In one of my previous articles, I stated that “a business is NOTHING without a financial plan.” I truly believe that in order for a business to be successful (or at least progress towards success and not failure), it must prepare solid financial statements, which present the overall position, profitability, and health of the company. Similarly, just like a business is NOTHING without a financial plan, a product is NOTHING without a marketing plan.
No matter how great (and revolutionary) a product is, it is NOTHING without a marketing plan. Whether your business targets individuals or other businesses (B2C or B2B), you need a plan to promote your product; people won’t magically discover that you have the greatest product on earth.
When I was first starting off as a small business owner, I didn’t believe in having a detailed, written marketing plan. I thought creating one would be nonsensical. My product was a website that delivered information to youth and adults that wanted to find local recreational sports leagues and activities in their area; I thought I didn’t need a plan because promoting my website would be a breeze. In hindsight, assuming my website would be easy to promote was one of the biggest mistakes I made as a small business owner. I didn’t take into account how hard marketing is; I didn’t take marketing seriously.
Creating and running a successful marketing campaign is one of the most difficult aspects of running a business, especially if you’re an inexperienced entrepreneur or small business owner. Why? Because you don’t have the marketing resources to compete with many of the larger, experienced, more established firms out there, which means you’re already at a disadvantage. I’m not saying impossible to successfully reach your target market, I’m just saying be prepared to work your tail off, especially in the beginning.
A Detailed Marketing Plan is Necessary
The reason you need a detailed, written marketing plan is because in order to reach your target market (your main customers), you need a descriptive, well thought-out blueprint of promotional procedures that you’re going to execute. Consumers aren’t going to come to you just because you started a business and have a great product; they don’t know you exist.

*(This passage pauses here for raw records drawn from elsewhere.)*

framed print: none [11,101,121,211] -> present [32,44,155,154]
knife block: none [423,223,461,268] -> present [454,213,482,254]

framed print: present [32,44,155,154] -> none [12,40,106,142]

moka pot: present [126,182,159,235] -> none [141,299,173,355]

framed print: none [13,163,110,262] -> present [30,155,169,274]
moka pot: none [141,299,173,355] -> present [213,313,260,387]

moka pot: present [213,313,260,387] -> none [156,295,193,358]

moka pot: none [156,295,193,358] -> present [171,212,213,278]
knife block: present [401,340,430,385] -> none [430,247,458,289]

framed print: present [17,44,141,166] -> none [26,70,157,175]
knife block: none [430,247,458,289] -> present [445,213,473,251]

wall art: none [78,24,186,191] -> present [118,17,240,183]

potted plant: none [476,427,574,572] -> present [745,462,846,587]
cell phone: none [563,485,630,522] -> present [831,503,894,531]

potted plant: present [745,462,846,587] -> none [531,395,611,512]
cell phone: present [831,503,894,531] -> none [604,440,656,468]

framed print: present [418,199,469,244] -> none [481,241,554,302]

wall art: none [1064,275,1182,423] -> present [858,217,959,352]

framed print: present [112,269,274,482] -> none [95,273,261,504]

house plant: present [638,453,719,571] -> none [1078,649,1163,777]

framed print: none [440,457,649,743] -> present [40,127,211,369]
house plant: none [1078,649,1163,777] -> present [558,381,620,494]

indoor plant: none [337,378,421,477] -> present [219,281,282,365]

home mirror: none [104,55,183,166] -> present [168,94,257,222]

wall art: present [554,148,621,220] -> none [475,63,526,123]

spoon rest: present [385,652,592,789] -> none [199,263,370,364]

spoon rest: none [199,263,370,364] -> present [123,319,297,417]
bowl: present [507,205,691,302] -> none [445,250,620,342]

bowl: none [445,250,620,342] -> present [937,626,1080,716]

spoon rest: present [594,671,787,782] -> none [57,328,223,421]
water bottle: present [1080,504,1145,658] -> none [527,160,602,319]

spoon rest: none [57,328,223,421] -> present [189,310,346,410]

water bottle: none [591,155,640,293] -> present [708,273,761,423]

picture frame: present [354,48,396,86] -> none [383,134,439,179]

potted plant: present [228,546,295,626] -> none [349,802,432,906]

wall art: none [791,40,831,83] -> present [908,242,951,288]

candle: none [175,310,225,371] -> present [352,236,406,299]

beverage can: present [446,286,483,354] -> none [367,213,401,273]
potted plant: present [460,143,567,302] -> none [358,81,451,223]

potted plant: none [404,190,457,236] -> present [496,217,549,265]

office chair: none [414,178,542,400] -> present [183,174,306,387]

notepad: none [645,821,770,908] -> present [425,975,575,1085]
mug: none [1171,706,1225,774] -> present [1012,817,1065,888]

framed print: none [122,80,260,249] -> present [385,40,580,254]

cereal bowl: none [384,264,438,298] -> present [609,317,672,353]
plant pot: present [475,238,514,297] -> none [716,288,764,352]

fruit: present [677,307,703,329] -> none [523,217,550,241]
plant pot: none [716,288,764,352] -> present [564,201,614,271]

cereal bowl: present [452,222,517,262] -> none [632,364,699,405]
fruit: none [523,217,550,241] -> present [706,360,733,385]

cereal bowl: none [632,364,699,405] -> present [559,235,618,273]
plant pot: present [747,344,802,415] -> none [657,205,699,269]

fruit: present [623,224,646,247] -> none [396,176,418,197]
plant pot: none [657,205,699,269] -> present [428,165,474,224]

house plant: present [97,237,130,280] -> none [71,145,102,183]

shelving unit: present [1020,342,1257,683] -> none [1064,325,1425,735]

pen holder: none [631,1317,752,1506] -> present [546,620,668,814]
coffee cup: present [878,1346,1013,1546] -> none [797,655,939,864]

Trust me, I’ve been where you are; I know what you’re thinking…social media, right? You’re thinking that all you have to do is create a business page on Facebook and Twitter, create a few interesting post and tweets (with pictures), and everything will be fine; people will come running to your product. That is exactly what I thought; I was so naïve back then. That’s not a realistic scenario. It won’t work. In fact, because of the Facebook and Twitter algorithms, majority of your fans and followers will never see the content you post (which is why you shouldn’t fall in love with Facebook and Twitter). Social media is a great tool for reaching your customers, but it can’t be your only tactic. Creating a detailed, written marketing plan forces you to look beyond social media and think of other creative ways to reach your customers. Marketing isn’t as simple as tweeting pictures of your product to a couple of your followers or messaging a couple of your friends on Facebook to Like your company’s fan page; Marketing is so much more.
A Brief Summary of Marketing
Marketing is the overall approach that a business takes to reach its target market. The purpose of marketing is to encourage the consumer to act in a particular way that benefits the business. Some marketing efforts encourage consumers to buy a product, while some may focus on educating the consumer on the benefits of the product. Whatever section of the buying cycle a consumer is in, he or she should come across an ad that encourages an act that benefits the bottom line of the business. That’s the goal of marketing. Marketing takes many forms; there’s offline marketing, such as billboard ads, print ads (newspapers and magazines), television commercial, radio ads, promotional events, etc. Then there’s online (digital) marketing, such as banner ads (pay-per-click or impression), search engine marketing, search engine optimization, social media marketing, blogging, content creation and content marketing, email marketing, etc. A good marketing plan doesn’t utilize one form of marketing; it encompasses many forms of marketing, as each form has its strengths.